CXXFLAGS='-L/usr/local/cuda/lib64' CUDACXX=/usr/local/cuda/bin/nvcc NATTEN_CUDA_ARCH=8.9 NATTEN_VERBOSE=1 NATTEN_IS_BUILDING_DIST=1 NATTEN_WITH_CUDA=1 NATTEN_N_WORKERS=8 python setup.py bdist_wheel -d out/wheels/cu121/torch/240

and by "didn't work" I mean that it didn't introduce any -L/usr/local/cuda/lib64 option into:
build/lib.linux-x86_64-cpython-311/CMakeFiles/natten.dir/link.txt

so I modified csrc/CMakeLists.txt:

  if(${NATTEN_WITH_CUDA})
    target_link_libraries(natten PUBLIC c10 torch torch_cpu torch_python cudart c10_cuda torch_cuda)
+   message("Adding to target 'natten', link directory: ${CUDA_TOOLKIT_ROOT_DIR}/lib64")
+   target_link_directories(natten PUBLIC ${CUDA_TOOLKIT_ROOT_DIR}/lib64)

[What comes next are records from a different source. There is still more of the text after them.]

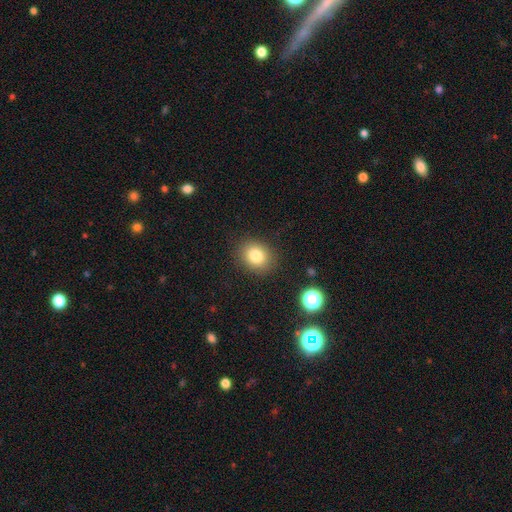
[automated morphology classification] Smooth or featured: smooth — 81% (star or artifact — 11%)
How rounded: round — 61% (in between — 38%)
Merging: none — 87% (minor disturbance — 9%)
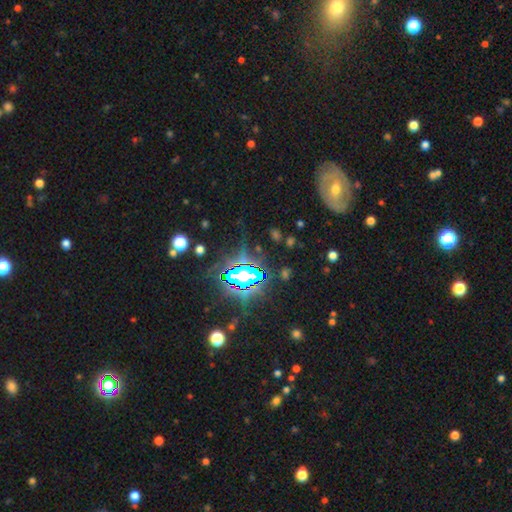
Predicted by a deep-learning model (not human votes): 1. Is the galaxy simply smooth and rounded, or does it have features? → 72% star or artifact, 15% featured or disk, 13% smooth.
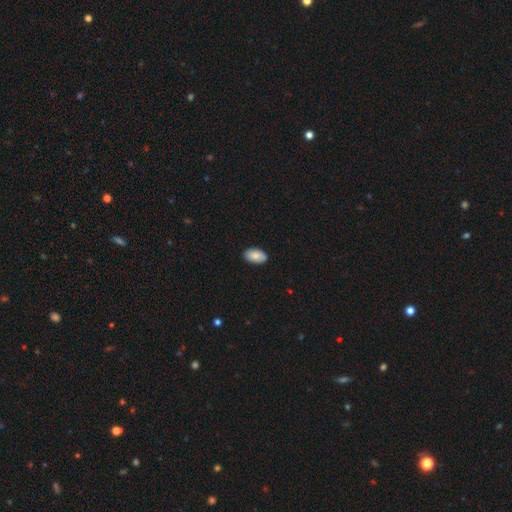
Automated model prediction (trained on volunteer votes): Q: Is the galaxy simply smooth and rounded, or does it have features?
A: smooth — 84%.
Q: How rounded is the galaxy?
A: in between — 94%.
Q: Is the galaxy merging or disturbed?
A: none — 88%.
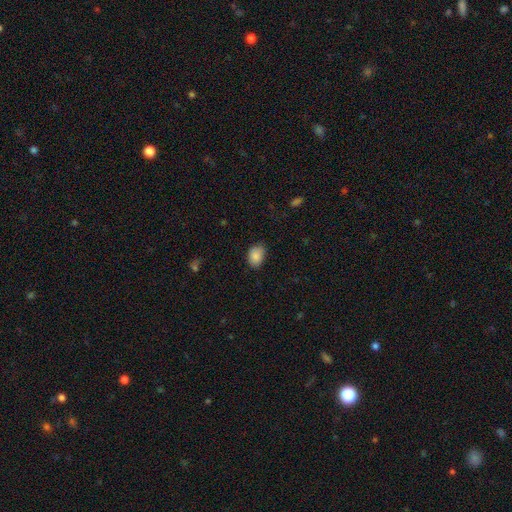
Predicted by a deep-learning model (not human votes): The model was most divided on "how rounded": in between: 77%, round: 22%, cigar-shaped: 1%. More confident: smooth or featured — smooth (87%); merging — none (76%).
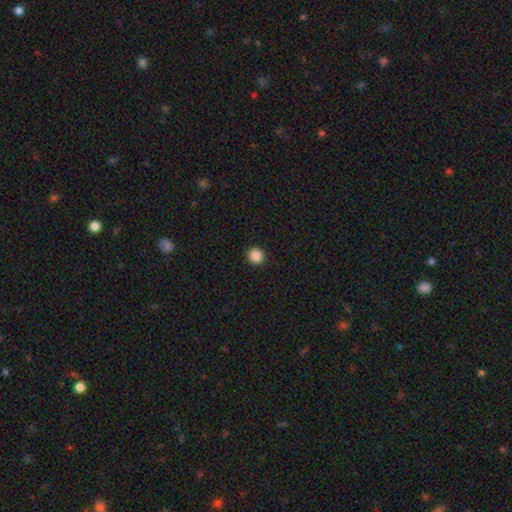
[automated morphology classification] smooth 87%, star or artifact 10%, featured or disk 3%. Down the decision tree: how rounded — round (95%); merging — none (93%).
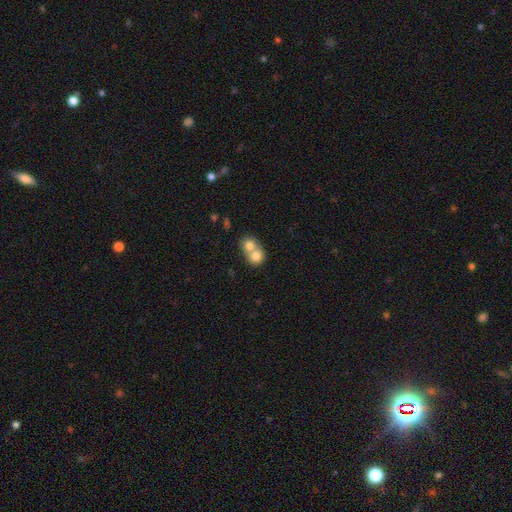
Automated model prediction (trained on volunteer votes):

And this seems to have succeeded in adding a -L/usr/local/cuda/lib64 to natten.dir/link.txt.
will see how it goes.

=====

if you know which version of CUDA toolkit your local torch was compiled with I can just build that binary first

Thanks! Is this it?

print(torch._C._cuda_getCompiledVersion())
12010

torch.version.cuda
'12.1'

torch.__version__
'2.4.0+cu121'
alihassanijr commented 1 month ago

Yeah the find cuda module is a big pain; I've sometimes been successful in going around it but never wrote it down 😅 .

Thanks! Is this it?

Yes perfect! I'll post that wheel here when it builds.

Birch-san commented 1 month ago

ah! my local build succeeded. NATTEN now working with torch 2.4.0. in the end, all I needed was that target_link_directories() patch. wonder why.

alihassanijr commented 1 month ago

Oh nice; feel free to drop the diff here or even open a PR; I wouldn't rule out NATTEN's cmake config doing something wrong.

I guess if the actual issue was a linking error in the end it makes sense; I originally thought FindCUDA was just blocking everything. Anyway I'll try and redo the cmake config soon; I hacked it together one time last year when we made the switch and haven't looked at it since.